Best Practice

rob42

When I configure Networks for my studies, I always assign Router Interfaces with the 1st Host Address of any given IP Network.

Eg: For Network 192.168.55.16 /28, the Router Interface would be assigned 192.168.55.17 /28 as opposed to say, 192.168.55.27 /28

Is there any 'Best Practice' for this? Is there a valid reason that one wouldn't use the 1st Host Address, but maybe instead use the last one [192.168.55.30 /28]?

I'd be interested to learn what admins do in the real world, please.

clarson

usually what you do is follow the "standard" for the organization. As long as everyone knows, understands, and uses whatever is the "standard" it doesn't make a difference what it is. standards are put in place for "consistency" and to avoid one off solutions which require more maintenance.

And, what about using more than one router with the first hop redundancy protocols. you have more than one hardware interface to address on the network and virtual addresses too.

rob42

Thank you for the reply.

I get what you're saying, about the standards for the organisation. But, what if you're responsible for those standards?

I was also thinking, what about a Firewall. Should that not be on the 1st Host Address?

If I were to design a network [192.168.10.0 /24] and decided that my DHCP server pool started at 192.168.10.100 so that I could have static IPs between 1 and 99, (for the Default Gateway, Routers, Servers, Switch management, a Firewall) and 'know' that all the PCs were on IPs of 100 to 254, would that be a floored concept?

clarson

I would say a lot of these kind of thing would be covered in the "Design" certification path. Cisco has defined several building "blocks" of network componets to implement features of a network. Such as the access layer, distribution layer, core layer. There are also blocks for the internet edge, services, and data center. And, of course, each block has design considerations based on scalability, resiliency, cost effectiveness, etc. And, a company might have a different standards for a large campus compared to a branch office. the company standard shouldn't be a one size fits all.

I was also thinking, what about a Firewall. Should that not be on the 1st Host Address?

I would guess that "standard" would depend on where and how it is being implemented. A firewall(s) protecting a data center from the rest of the company network is going to be different than a firewall(s) that are protecting the company network from the internet.

And, for security reasons, the equipment shouldn't be using default passwords or default ip addresses.

Verities

rob42 wrote: »

Thank you for the reply.

I get what you're saying, about the standards for the organisation. But, what if you're responsible for those standards?

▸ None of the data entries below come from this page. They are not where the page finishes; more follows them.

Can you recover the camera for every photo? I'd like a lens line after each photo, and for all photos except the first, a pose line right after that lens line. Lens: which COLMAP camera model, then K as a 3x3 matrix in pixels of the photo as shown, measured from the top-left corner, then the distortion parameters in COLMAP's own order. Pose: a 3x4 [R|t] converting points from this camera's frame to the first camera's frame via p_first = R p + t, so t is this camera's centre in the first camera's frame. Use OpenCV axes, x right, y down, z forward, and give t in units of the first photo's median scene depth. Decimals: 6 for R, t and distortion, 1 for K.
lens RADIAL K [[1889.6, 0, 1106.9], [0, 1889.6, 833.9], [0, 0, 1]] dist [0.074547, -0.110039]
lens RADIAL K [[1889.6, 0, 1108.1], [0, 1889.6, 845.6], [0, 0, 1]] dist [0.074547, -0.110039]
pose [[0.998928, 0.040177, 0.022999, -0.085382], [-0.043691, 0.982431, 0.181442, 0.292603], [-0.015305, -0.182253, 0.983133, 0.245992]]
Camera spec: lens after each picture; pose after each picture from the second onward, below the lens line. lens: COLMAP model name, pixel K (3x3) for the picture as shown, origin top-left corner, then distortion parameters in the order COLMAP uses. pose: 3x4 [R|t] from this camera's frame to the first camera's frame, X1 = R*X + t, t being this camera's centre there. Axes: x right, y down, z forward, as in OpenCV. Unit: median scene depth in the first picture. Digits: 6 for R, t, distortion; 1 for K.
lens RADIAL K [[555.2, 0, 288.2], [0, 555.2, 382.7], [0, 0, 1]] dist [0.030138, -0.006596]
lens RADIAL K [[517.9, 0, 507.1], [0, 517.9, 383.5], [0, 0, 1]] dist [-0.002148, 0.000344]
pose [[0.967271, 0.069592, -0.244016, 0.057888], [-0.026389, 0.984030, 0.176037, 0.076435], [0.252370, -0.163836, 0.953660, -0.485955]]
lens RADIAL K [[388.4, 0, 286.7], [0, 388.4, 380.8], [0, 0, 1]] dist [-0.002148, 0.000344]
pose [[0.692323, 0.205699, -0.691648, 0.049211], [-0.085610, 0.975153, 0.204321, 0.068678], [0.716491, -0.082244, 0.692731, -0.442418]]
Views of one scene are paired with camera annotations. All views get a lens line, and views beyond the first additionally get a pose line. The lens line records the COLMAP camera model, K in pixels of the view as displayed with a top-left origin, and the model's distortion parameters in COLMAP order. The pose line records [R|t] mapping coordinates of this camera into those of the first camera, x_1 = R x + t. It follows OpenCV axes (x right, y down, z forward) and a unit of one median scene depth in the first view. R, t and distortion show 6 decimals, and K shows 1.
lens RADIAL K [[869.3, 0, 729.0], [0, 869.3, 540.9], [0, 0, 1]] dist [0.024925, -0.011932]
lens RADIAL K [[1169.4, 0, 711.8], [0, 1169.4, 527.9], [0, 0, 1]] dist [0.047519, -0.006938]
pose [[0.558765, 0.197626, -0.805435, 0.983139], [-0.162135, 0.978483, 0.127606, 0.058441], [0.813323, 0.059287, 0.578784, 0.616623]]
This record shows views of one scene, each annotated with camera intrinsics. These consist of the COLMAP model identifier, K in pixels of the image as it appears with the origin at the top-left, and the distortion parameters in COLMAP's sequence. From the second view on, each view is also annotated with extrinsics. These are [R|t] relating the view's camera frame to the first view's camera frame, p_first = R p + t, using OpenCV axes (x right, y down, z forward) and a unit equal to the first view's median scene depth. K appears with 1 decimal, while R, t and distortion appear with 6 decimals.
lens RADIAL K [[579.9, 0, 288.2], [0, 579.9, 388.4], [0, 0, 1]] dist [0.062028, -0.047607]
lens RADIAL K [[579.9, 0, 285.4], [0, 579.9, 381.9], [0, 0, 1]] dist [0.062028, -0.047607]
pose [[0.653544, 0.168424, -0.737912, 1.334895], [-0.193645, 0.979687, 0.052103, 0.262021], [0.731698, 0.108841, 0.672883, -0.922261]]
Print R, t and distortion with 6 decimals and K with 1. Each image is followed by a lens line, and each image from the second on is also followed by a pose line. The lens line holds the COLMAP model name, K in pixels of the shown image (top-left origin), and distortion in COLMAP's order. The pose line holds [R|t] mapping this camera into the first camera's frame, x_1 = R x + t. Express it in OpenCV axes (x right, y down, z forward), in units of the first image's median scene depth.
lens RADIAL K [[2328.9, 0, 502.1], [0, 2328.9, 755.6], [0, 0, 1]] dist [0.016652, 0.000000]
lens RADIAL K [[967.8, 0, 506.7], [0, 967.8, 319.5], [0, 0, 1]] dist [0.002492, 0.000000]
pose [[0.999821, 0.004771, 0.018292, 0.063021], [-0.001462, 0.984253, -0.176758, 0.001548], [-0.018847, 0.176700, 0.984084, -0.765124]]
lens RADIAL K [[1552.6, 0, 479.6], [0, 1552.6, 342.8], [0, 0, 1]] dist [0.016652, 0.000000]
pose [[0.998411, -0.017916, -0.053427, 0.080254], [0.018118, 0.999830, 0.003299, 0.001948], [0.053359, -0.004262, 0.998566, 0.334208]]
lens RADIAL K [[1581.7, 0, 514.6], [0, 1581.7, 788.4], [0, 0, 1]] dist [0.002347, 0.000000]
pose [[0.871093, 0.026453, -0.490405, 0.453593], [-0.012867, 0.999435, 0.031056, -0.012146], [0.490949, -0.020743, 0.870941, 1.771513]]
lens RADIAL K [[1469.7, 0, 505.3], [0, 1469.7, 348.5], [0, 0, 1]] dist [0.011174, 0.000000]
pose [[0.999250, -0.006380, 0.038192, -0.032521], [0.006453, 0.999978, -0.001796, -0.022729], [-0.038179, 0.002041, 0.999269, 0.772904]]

I was also thinking, what about a Firewall. Should that not be on the 1st Host Address?

If I were to design a network [192.168.10.0 /24] and decided that my DHCP server pool started at 192.168.10.100 so that I could have static IPs between 1 and 99, (for the Default Gateway, Routers, Servers, Switch management, a Firewall) and 'know' that all the PCs were on IPs of 100 to 254, would that be a floored concept?

I've seen it done this way at pretty much all the places I've worked except for my current position. I really went down a rabbit hole and eventually found this:

Configuration Management: Best Practices White Paper - Cisco

rob42

Thanks for your input, guys; much appreciated.